SUPPLIED INFORMATION:

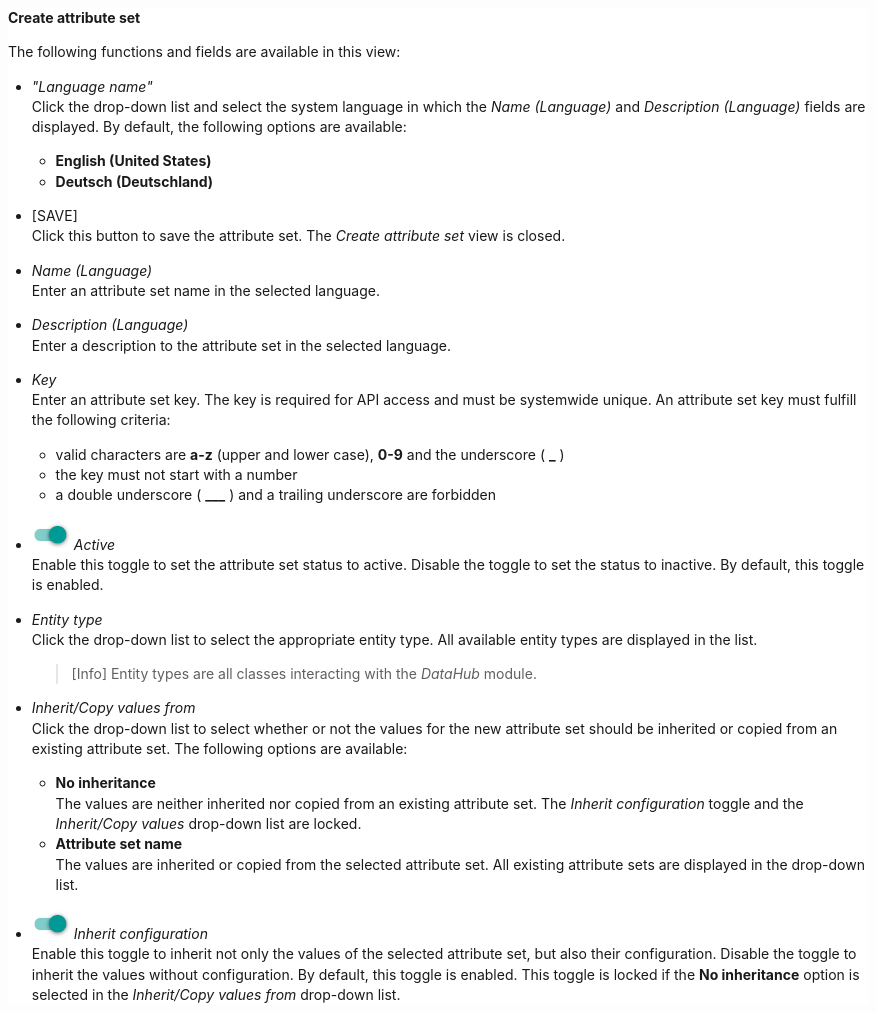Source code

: **Create attribute set**  

The following functions and fields are available in this view:

- *"Language name"*      
    Click the drop-down list and select the system language in which the *Name (Language)* and *Description (Language)* fields are displayed. By default, the following options are available:
    - **English (United States)**
    - **Deutsch (Deutschland)**

- [SAVE]   
    Click this button to save the attribute set. The *Create attribute set* view is closed.

- *Name (Language)*   
    Enter an attribute set name in the selected language.

- *Description (Language)*   
    Enter a description to the attribute set in the selected language.

- *Key*   
    Enter an attribute set key. The key is required for API access and must be systemwide unique. An attribute set key must fulfill the following criteria:
    - valid characters are **a-z** (upper and lower case), **0-9** and the underscore ( **_** )
    - the key must not start with a number
    - a double underscore ( **___** ) and a trailing underscore are forbidden

- ![Toggle](../Assets/Icons/Toggle.png "[Toggle]") 
   *Active*   
    Enable this toggle to set the attribute set status to active. Disable the toggle to set the status to inactive. By default, this toggle is enabled.

- *Entity type*   
    Click the drop-down list to select the appropriate entity type. All available entity types are displayed in the list.

    > [Info] Entity types are all classes interacting with the *DataHub* module.

- *Inherit/Copy values from*   
    Click the drop-down list to select whether or not the values for the new attribute set should be inherited or copied from an existing attribute set. The following options are available:    
    - **No inheritance**   
        The values are neither inherited nor copied from an existing attribute set. The *Inherit configuration* toggle and the *Inherit/Copy values* drop-down list are locked.
    - **Attribute set name**   
        The values are inherited or copied from the selected attribute set. All existing attribute sets are displayed in the drop-down list.  

- ![Toggle](../Assets/Icons/Toggle.png "[Toggle]") *Inherit configuration*   
    Enable this toggle to inherit not only the values of the selected attribute set, but also their configuration. Disable the toggle to inherit the values without configuration. By default, this toggle is enabled. This toggle is locked if the **No inheritance** option is selected in the *Inherit/Copy values from* drop-down list.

PROBLEM DETAILS:
Render every line of the data above as a JSON list of strings, one string per line, skipping blank lines and leaving out the pictures.

ANSWER TO THIS PROBLEM:
[
  "Source code",
  ": **Create attribute set**  ",
  "The following functions and fields are available in this view:",
  "- *\"Language name\"*      ",
  "    Click the drop-down list and select the system language in which the *Name (Language)* and *Description (Language)* fields are displayed. By default, the following options are available:",
  "    - **English (United States)**",
  "    - **Deutsch (Deutschland)**",
  "- [SAVE]   ",
  "    Click this button to save the attribute set. The *Create attribute set* view is closed.",
  "- *Name (Language)*   ",
  "    Enter an attribute set name in the selected language.",
  "- *Description (Language)*   ",
  "    Enter a description to the attribute set in the selected language.",
  "- *Key*   ",
  "    Enter an attribute set key. The key is required for API access and must be systemwide unique. An attribute set key must fulfill the following criteria:",
  "    - valid characters are **a-z** (upper and lower case), **0-9** and the underscore ( **_** )",
  "    - the key must not start with a number",
  "    - a double underscore ( **___** ) and a trailing underscore are forbidden",
  "- ![Toggle](../Assets/Icons/Toggle.png \"[Toggle]\") ",
  "   *Active*   ",
  "    Enable this toggle to set the attribute set status to active. Disable the toggle to set the status to inactive. By default, this toggle is enabled.",
  "- *Entity type*   ",
  "    Click the drop-down list to select the appropriate entity type. All available entity types are displayed in the list.",
  "    > [Info] Entity types are all classes interacting with the *DataHub* module.",
  "- *Inherit/Copy values from*   ",
  "    Click the drop-down list to select whether or not the values for the new attribute set should be inherited or copied from an existing attribute set. The following options are available:    ",
  "    - **No inheritance**   ",
  "        The values are neither inherited nor copied from an existing attribute set. The *Inherit configuration* toggle and the *Inherit/Copy values* drop-down list are locked.",
  "    - **Attribute set name**   ",
  "        The values are inherited or copied from the selected attribute set. All existing attribute sets are displayed in the drop-down list.  ",
  "- ![Toggle](../Assets/Icons/Toggle.png \"[Toggle]\") *Inherit configuration*   ",
  "    Enable this toggle to inherit not only the values of the selected attribute set, but also their configuration. Disable the toggle to inherit the values without configuration. By default, this toggle is enabled. This toggle is locked if the **No inheritance** option is selected in the *Inherit/Copy values from* drop-down list."
]